Ownership: Assign a product owner for each automated process and name a control owner for the risks involved. Draft a one page RACI so everyone knows who approves what.
Standards: Maintain a shared library of risk rules, approval templates, and redaction patterns. Reuse these across processes to reduce variance and speed audits.
Evaluation: Run continuous evaluation on synthetic tasks to track regression. Combine those with spot checks on real runs to detect drift early.
Training and enablement: Teach operators how to annotate their screens, explain their steps, and suggest improvements. The better the observation, the better the SOP.

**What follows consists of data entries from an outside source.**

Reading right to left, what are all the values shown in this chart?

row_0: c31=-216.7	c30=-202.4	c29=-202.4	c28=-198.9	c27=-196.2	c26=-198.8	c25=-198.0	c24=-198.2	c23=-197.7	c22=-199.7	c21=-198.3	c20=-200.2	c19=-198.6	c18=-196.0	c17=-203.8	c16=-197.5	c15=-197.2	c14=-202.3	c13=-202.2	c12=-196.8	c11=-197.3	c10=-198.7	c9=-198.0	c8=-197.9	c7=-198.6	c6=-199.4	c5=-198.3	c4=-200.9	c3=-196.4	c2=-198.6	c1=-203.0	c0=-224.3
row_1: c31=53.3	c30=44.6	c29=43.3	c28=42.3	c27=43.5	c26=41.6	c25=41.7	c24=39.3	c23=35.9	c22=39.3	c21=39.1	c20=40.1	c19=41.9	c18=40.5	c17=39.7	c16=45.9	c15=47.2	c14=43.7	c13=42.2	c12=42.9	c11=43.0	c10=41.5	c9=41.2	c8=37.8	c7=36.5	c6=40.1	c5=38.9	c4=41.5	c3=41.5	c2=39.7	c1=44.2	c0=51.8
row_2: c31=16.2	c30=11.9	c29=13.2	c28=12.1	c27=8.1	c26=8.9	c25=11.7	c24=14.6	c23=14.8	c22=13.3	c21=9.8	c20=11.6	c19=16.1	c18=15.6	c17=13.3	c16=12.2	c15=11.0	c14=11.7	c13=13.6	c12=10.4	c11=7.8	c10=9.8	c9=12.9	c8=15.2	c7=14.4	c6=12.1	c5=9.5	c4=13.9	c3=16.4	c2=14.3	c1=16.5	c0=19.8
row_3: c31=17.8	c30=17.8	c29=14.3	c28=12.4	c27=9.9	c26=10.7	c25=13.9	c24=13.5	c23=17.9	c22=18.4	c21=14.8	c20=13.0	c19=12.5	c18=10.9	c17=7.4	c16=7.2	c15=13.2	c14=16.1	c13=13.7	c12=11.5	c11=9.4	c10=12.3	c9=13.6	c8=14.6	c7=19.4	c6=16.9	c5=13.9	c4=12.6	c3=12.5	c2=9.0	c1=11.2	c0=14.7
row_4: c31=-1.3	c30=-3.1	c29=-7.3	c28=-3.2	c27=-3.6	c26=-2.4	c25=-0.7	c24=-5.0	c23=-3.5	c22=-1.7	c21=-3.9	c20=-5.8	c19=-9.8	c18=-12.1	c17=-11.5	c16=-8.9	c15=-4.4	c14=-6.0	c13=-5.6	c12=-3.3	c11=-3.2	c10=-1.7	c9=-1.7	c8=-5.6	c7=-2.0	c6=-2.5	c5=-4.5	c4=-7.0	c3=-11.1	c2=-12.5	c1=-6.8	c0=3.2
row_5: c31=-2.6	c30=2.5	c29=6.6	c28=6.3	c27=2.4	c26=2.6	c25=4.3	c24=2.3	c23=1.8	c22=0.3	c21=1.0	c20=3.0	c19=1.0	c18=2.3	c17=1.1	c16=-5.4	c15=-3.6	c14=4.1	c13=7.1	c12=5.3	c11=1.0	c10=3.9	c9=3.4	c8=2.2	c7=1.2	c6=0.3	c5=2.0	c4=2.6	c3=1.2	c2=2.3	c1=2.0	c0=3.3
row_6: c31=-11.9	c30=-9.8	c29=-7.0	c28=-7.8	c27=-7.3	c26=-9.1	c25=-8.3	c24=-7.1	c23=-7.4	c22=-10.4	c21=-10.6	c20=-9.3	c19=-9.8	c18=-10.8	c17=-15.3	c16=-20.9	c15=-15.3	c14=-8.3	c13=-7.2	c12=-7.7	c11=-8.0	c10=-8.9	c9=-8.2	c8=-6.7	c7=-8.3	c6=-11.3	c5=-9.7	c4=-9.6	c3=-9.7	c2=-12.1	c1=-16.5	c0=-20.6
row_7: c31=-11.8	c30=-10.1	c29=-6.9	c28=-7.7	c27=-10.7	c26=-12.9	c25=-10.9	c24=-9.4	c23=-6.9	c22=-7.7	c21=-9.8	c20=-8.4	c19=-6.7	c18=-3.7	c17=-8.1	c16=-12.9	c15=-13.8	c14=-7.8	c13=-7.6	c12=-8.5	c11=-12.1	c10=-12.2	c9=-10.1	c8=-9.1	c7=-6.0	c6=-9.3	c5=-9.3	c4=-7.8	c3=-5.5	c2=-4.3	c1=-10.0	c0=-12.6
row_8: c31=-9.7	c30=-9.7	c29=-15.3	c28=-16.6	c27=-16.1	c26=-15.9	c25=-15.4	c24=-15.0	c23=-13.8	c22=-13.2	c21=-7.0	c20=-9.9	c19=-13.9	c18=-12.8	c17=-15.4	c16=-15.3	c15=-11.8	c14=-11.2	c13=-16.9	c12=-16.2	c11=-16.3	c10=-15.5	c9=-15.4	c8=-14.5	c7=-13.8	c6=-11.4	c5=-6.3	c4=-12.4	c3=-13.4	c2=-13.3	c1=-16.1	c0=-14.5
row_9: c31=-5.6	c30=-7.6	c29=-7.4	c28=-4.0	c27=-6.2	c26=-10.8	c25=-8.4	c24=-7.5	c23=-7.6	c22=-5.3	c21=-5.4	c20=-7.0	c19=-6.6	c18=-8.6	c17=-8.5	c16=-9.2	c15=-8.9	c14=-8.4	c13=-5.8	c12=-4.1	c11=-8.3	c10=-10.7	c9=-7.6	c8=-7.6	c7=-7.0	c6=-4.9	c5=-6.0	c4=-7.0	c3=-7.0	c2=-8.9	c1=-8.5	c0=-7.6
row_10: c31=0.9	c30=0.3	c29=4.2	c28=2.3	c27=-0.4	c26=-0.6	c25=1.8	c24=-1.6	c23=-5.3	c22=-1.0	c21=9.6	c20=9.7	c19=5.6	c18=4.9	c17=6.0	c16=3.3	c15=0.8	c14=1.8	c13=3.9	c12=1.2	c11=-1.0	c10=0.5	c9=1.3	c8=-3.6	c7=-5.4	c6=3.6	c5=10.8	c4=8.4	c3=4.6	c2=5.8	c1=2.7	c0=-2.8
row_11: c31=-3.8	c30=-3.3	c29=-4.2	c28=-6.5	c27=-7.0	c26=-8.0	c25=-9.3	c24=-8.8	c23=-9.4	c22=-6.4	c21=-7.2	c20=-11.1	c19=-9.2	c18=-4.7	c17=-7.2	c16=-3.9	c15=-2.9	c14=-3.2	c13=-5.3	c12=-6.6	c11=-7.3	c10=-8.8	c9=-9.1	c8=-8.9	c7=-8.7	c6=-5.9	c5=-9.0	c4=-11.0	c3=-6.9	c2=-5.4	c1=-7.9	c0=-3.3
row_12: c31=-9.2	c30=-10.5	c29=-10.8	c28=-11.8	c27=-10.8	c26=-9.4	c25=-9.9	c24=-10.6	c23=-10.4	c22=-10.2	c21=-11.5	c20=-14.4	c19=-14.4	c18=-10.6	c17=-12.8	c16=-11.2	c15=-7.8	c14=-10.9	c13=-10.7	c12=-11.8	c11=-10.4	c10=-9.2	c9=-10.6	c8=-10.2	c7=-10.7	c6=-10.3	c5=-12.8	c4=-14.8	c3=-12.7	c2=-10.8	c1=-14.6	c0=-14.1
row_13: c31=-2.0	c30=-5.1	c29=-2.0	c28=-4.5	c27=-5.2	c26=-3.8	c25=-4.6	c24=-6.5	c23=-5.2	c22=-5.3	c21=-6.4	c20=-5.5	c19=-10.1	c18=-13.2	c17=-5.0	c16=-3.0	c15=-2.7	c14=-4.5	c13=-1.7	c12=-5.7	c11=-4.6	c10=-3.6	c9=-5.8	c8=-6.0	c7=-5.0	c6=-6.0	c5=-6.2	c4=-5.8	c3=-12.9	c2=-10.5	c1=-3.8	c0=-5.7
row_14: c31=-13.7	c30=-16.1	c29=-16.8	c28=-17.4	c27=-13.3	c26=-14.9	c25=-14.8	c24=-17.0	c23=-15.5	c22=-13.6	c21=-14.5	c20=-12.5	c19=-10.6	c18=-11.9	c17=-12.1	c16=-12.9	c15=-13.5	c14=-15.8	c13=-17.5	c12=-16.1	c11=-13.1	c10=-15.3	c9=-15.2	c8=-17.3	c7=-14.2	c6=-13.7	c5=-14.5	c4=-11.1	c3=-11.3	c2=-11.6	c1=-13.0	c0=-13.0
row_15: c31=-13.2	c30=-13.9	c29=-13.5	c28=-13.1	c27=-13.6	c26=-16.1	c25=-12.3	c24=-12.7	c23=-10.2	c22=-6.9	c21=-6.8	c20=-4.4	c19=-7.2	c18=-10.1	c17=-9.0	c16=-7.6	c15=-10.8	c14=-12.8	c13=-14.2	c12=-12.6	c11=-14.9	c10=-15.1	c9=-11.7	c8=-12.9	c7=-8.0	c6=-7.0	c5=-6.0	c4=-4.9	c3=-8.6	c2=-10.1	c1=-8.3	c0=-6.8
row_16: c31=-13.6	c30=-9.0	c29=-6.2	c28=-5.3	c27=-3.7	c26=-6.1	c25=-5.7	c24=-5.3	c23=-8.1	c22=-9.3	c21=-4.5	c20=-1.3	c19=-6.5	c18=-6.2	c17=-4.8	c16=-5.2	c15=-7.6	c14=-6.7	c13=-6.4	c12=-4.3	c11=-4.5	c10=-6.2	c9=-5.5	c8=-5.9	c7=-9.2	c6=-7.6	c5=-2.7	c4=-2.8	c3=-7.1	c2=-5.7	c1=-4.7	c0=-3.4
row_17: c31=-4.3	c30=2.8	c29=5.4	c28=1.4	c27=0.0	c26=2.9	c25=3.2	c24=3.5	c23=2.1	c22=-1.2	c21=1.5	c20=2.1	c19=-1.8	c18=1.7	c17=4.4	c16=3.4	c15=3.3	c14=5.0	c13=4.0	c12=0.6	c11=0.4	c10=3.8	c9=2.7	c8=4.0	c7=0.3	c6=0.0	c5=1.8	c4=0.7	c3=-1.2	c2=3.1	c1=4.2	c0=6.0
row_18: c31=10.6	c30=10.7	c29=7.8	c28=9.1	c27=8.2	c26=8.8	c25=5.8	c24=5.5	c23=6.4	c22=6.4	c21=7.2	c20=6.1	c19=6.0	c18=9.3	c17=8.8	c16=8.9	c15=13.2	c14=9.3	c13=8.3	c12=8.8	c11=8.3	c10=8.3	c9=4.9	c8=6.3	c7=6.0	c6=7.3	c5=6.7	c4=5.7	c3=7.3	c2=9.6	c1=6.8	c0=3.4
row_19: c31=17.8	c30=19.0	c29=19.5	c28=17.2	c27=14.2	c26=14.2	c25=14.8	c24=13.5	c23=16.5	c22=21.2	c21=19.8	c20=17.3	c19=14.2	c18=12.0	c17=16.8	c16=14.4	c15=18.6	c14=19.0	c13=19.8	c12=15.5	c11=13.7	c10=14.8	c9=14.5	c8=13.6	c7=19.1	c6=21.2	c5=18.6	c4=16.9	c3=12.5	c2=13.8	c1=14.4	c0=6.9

What to ask vendors in the demo

You can learn a lot from ten minutes of hands on time. Ask the vendor to:

Run in a fresh tenant with your test pages and do not preload selectors.
Explain how the model reasons about ambiguous labels and show how it chooses between two similar buttons.
Trigger a validation error and recover, with logs that make the decision process legible.
Demonstrate human approvals on a sensitive step and show you the immutable audit of that approval.
Execute a rollback and then propose an SOP update when the interface changes.

If the demo cannot cover these asks, the product is probably not ready for production scale.

The near future: quarters to days

When a model can watch a task on Monday, draft the SOP by Tuesday, and run a supervised version on Wednesday, operations timelines compress. That is the acceleration everyone feels this fall. The caution is equally clear. Without governance, you get silent errors, quiet policy drift, and data that wanders outside your boundary.

The platforms are converging on the right features. Google’s recent launch brought a credible browser-first agent with measurable transparency. Anthropic is explicit about screenshot lifecycle and training defaults. OpenAI’s research previews point to general computer use, and Microsoft continues to integrate explainability and governance into its automation suite. Expect the next wave to bring better memory, richer action vocabularies, faster approvals, and safer human-in-the-loop experiences.

What leaders should do next

Start small in a controlled environment where you can measure outcomes.
Define time to automation, error rate, and variance reduction before the pilot begins.
Require auditability and reversibility as table stakes.
Integrate with your existing RPA estate to capture quick wins without rewriting stable bots.
Build a culture where careful observation pairs with strong controls. That is how you turn months into weeks, and weeks into days, without trading away trust.